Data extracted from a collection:

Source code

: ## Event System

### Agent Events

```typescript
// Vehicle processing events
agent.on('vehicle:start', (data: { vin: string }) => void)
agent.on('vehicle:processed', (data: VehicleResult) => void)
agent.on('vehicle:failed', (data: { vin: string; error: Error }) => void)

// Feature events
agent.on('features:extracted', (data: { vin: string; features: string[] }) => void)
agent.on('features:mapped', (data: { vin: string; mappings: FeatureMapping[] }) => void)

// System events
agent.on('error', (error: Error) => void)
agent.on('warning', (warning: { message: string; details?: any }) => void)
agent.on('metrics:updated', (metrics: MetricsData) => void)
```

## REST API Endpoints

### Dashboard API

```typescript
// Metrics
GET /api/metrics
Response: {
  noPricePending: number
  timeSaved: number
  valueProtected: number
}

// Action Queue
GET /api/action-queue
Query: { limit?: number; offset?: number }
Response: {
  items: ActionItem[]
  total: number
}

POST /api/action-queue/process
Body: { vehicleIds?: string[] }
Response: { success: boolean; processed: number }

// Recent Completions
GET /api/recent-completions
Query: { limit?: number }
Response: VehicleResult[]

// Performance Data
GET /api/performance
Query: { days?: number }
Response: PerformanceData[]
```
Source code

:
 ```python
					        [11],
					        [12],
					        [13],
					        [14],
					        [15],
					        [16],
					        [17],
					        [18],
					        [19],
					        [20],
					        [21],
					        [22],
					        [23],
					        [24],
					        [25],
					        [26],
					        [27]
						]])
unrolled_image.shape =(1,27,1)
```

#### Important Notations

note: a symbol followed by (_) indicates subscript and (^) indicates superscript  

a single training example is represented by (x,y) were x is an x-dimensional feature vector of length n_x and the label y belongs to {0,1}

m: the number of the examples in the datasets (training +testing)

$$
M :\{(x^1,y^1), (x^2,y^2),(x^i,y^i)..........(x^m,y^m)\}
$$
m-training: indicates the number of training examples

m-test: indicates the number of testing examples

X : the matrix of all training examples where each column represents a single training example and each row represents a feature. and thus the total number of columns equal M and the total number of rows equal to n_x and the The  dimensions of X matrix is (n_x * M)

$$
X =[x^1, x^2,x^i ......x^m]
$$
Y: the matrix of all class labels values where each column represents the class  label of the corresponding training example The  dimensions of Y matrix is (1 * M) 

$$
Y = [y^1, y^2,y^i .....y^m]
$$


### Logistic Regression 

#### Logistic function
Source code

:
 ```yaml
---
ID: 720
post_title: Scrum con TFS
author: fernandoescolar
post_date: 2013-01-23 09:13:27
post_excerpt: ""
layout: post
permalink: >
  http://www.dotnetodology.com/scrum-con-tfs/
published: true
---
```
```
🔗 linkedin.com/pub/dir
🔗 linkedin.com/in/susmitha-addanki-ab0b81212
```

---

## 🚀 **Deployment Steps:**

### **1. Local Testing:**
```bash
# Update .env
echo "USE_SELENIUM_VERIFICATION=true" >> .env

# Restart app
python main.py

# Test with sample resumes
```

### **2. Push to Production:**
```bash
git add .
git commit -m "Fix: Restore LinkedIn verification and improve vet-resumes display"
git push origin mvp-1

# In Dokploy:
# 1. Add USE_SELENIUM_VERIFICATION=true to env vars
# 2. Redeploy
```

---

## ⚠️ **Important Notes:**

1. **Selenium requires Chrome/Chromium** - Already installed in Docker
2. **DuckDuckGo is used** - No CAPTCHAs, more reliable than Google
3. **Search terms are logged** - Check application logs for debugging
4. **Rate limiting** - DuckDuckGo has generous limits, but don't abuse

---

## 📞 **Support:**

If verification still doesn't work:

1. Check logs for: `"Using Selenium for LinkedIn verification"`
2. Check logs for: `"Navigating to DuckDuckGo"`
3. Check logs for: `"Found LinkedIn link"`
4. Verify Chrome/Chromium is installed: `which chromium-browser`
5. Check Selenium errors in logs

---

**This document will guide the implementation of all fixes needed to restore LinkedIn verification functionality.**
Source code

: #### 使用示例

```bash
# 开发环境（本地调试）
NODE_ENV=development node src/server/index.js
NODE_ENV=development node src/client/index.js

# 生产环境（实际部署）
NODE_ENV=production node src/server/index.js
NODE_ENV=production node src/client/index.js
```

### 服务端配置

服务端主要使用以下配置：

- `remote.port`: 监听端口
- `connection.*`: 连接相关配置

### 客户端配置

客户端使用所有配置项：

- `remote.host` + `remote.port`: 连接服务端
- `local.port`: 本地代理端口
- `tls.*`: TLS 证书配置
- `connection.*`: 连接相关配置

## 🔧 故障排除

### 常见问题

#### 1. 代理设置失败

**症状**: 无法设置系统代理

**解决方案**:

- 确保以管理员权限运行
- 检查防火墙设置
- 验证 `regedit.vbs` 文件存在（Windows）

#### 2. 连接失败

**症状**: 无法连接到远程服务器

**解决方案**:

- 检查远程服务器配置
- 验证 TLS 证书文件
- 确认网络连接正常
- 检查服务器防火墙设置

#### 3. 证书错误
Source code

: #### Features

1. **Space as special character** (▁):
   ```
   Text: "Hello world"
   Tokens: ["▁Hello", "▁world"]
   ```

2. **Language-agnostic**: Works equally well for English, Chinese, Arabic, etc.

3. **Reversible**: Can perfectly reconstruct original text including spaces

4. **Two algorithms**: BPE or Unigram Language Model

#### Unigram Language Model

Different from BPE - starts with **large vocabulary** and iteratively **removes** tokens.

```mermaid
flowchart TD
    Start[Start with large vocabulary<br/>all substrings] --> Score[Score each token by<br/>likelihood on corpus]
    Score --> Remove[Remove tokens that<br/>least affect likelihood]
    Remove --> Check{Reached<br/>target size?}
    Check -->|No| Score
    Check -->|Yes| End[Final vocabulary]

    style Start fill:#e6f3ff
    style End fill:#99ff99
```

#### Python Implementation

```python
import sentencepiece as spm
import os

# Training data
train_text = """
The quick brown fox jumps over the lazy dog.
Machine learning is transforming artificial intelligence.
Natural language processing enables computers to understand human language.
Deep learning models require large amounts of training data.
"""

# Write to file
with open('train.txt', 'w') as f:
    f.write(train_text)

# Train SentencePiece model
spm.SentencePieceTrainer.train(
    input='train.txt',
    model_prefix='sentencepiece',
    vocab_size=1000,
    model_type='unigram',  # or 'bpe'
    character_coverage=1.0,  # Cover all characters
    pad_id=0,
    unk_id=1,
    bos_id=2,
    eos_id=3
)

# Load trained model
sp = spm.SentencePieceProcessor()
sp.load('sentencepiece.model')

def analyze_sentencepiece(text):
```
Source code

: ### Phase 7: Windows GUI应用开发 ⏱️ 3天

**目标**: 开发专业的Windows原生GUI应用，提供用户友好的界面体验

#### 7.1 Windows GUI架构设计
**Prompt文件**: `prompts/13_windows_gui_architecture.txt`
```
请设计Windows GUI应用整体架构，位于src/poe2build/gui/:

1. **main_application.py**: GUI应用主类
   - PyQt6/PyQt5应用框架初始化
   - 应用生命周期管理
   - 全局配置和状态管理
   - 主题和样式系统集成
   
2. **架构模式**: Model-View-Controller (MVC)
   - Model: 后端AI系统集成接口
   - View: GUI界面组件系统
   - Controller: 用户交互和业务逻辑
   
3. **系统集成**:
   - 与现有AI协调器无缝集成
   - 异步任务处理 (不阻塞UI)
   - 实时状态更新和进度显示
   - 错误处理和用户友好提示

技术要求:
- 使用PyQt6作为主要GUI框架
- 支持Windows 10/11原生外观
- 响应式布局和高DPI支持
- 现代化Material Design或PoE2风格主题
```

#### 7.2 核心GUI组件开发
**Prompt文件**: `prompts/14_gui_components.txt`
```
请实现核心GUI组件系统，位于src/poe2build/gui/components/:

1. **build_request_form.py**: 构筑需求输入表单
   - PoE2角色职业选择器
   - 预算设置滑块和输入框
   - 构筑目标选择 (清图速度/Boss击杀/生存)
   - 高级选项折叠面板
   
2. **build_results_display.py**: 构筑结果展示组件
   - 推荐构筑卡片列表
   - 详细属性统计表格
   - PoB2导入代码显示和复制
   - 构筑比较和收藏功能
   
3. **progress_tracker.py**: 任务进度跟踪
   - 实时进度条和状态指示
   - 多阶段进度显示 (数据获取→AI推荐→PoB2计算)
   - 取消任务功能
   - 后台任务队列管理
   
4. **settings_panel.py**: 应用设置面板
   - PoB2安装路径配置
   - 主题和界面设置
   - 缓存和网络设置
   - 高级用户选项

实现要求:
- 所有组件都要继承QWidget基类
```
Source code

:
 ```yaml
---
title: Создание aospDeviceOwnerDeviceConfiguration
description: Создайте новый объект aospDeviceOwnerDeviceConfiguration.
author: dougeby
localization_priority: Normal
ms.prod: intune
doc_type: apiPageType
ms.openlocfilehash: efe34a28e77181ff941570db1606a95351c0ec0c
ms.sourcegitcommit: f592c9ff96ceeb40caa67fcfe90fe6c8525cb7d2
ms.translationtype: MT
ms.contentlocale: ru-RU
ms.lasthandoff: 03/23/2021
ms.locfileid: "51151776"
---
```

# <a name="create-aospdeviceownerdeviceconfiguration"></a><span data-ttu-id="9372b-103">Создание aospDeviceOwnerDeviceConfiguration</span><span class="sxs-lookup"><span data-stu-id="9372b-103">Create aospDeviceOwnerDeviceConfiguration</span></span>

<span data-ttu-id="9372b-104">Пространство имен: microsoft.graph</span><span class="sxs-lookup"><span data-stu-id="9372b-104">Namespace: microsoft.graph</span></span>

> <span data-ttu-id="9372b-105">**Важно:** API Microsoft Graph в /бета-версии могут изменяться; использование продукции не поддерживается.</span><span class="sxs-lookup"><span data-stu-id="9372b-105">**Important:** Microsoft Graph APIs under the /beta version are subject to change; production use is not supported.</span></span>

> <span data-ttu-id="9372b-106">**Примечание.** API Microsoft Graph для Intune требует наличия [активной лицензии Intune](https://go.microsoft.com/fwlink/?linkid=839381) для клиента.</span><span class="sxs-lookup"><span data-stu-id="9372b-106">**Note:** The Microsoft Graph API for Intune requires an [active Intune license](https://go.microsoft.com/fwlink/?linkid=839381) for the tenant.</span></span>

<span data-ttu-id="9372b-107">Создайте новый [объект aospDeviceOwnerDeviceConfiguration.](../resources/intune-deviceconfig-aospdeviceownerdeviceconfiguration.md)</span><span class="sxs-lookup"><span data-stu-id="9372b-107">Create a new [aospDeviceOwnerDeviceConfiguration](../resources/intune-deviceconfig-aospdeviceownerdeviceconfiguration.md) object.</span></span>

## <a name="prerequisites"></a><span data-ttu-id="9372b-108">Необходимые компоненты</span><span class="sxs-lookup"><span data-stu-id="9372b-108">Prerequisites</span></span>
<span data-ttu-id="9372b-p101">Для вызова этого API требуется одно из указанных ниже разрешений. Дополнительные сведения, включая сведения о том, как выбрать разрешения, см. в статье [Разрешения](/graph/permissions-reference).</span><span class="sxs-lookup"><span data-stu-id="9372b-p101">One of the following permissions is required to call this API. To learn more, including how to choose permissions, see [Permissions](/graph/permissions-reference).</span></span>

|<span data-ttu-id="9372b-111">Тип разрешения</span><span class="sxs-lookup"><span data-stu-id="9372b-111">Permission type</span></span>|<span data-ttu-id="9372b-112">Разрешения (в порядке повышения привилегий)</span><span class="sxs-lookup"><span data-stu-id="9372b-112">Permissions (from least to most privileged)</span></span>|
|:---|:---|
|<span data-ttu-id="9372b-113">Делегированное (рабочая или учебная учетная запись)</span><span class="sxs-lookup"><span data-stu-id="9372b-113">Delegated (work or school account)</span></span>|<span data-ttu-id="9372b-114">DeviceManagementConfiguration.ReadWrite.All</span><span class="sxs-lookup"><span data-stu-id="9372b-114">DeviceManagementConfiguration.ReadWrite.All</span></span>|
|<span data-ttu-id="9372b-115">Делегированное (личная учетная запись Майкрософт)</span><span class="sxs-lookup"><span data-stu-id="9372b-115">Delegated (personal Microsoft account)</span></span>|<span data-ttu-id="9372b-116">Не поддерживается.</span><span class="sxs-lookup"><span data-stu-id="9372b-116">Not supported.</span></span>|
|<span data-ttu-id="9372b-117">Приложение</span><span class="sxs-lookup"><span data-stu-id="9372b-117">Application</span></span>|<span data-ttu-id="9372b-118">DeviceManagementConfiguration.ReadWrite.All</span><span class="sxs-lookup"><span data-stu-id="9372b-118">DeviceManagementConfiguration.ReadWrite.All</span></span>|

Work task:
Which lines of the data contain the string "Check"? Copy each one.

Response box:
3. **Search terms are logged** - Check application logs for debugging
1. Check logs for: `"Using Selenium for LinkedIn verification"`
2. Check logs for: `"Navigating to DuckDuckGo"`
3. Check logs for: `"Found LinkedIn link"`
5. Check Selenium errors in logs
    Remove --> Check{Reached<br/>target size?}
    Check -->|No| Score
    Check -->|Yes| End[Final vocabulary]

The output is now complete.